Study: Air Force embedded systems face significant cyber risks

Considering the pervasiveness of embedded computer systems and the growth of sophisticated cyber attacks, securing those systems is a rising priority. That presents a problem for the Air Force, which lacks the expertise to deliver long-term security, according to an abstract of a pending report from the Air Force Scientific Advisory Board.

But there are some concrete steps the service can take now to ensure better-than-basic protection for embedded systems, the report, titled “Cyber Vulnerabilities of Embedded Systems on Air and Space Systems,” said.

The Scientific Advisory Board conducts a series of studies each year on various topics. The topics are announced in the fall of the preceding year, which the studies undertaken in January. While the full report is due in December, senior Air Force officials such as the secretary and chief of staff were briefed in July on what the board found regarding embedded systems.

The study sought to survey the use of embedded systems across the Air Force, identify prior attacks against embedded systems, assess potential cyber vulnerabilities, categorize risks, identify potential mitigation efforts and develop a roadmap for technology development to lessen vulnerabilities in the near, mid and far term. 

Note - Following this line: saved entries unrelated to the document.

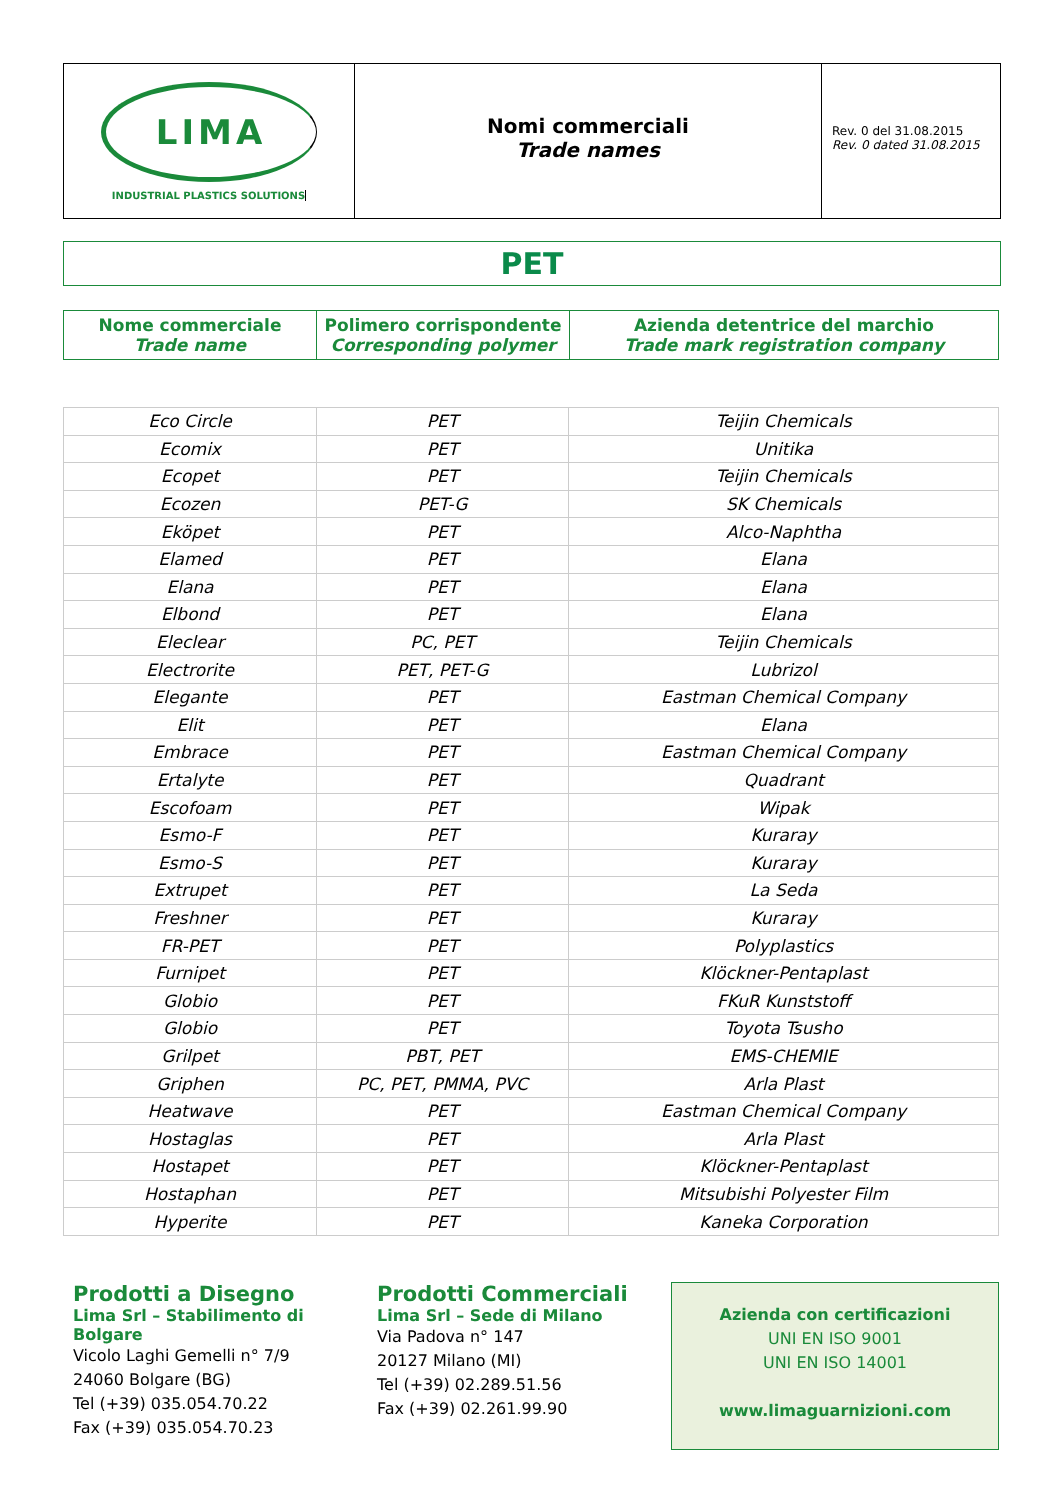LIMA
INDUSTRIAL PLASTICS SOLUTIONS
Nomi commerciali
Trade names
Rev. 0 del 31.08.2015
Rev. 0 dated 31.08.2015
PET
| Nome commerciale Trade name | Polimero corrispondente Corresponding polymer | Azienda detentrice del marchio Trade mark registration company |
| --- | --- | --- |
| Eco Circle | PET | Teijin Chemicals |
| Ecomix | PET | Unitika |
| Ecopet | PET | Teijin Chemicals |
| Ecozen | PET-G | SK Chemicals |
| Eköpet | PET | Alco-Naphtha |
| Elamed | PET | Elana |
| Elana | PET | Elana |
| Elbond | PET | Elana |
| Eleclear | PC, PET | Teijin Chemicals |
| Electrorite | PET, PET-G | Lubrizol |
| Elegante | PET | Eastman Chemical Company |
| Elit | PET | Elana |
| Embrace | PET | Eastman Chemical Company |
| Ertalyte | PET | Quadrant |
| Escofoam | PET | Wipak |
| Esmo-F | PET | Kuraray |
| Esmo-S | PET | Kuraray |
| Extrupet | PET | La Seda |
| Freshner | PET | Kuraray |
| FR-PET | PET | Polyplastics |
| Furnipet | PET | Klöckner-Pentaplast |
| Globio | PET | FKuR Kunststoff |
| Globio | PET | Toyota Tsusho |
| Grilpet | PBT, PET | EMS-CHEMIE |
| Griphen | PC, PET, PMMA, PVC | Arla Plast |
| Heatwave | PET | Eastman Chemical Company |
| Hostaglas | PET | Arla Plast |
| Hostapet | PET | Klöckner-Pentaplast |
| Hostaphan | PET | Mitsubishi Polyester Film |
| Hyperite | PET | Kaneka Corporation |
Prodotti a Disegno
Lima Srl – Stabilimento di Bolgare
Vicolo Laghi Gemelli n° 7/9
24060 Bolgare (BG)
Tel (+39) 035.054.70.22
Fax (+39) 035.054.70.23
Prodotti Commerciali
Lima Srl – Sede di Milano
Via Padova n° 147
20127 Milano (MI)
Tel (+39) 02.289.51.56
Fax (+39) 02.261.99.90
Azienda con certificazioni
UNI EN ISO 9001
UNI EN ISO 14001
www.limaguarnizioni.com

The Air Force relies heavily on embedded systems for tasks such as aircraft flight control, control surface actuation, radar or electronic warfare system operation, munitions interfaces and spacecraft system control, to name a few. The board noted that vulnerabilities to such systems can be introduced anywhere from the start of the supply chain through maintenance, as well as by direct attacks or through radio frequency signals, noting that these vulnerabilities exist despite the fact that embedded systems lack Internet connections. 

In the one-page abstract, the board said four elements factored into its recommendations. First, the abstract stated that embedded systems face challenges separate from similar networked IT and commercial systems such as auto, aircraft and industrial control, but lessons learned from those sectors still can be useful. Second, traditional protective strategies won’t work for cyber mitigation. Third, the Air Force doesn’t have enough embedded system expertise to provide long-term mitigation. But fourth, a broad-based set of immediate actions can afford embedded systems protections beyond just basic cyber hygiene.

The Science Advisory Board offered 10 recommendations:

1. Ensure software integrity by employing digital signatures/code signing, and require future systems to cryptographically verify all software/firmware as it is loaded onto embedded devices.
2. Mandate the inclusion of software assurance tools/processes and independent verification and validation using appropriate standards as part of future contracts for all USAF systems. Use best commercial code tools and languages.
3. Employ hardware/software isolation and randomization to reduce embedded cyber risk and improve software agility even for highly-integrated systems.
4. Improve and build USAF cyber skills and capabilities for embedded systems.
5. Adapt Air Force Life Cycle Management Center cyber-resiliency requirements process to embedded systems.
6. Protect design/development information. Implement security procedures sufficiently early that protection against exfiltration and exploitation is consistent with the eventual criticality of the fielded system.
7. Develop situational awareness hardware and analysis tools to establish baseline embedded operational patterns and inform best mitigation strategies.
8. Develop and deploy continuously verifiable software techniques (such as dynamic attestation).
9. Develop and deploy formal-method software assurance tools and processes specific to USAF embedded systems.
10. Work with defense microelectronics agencies to deploy trusted methods compatible with off-shore manufacturing.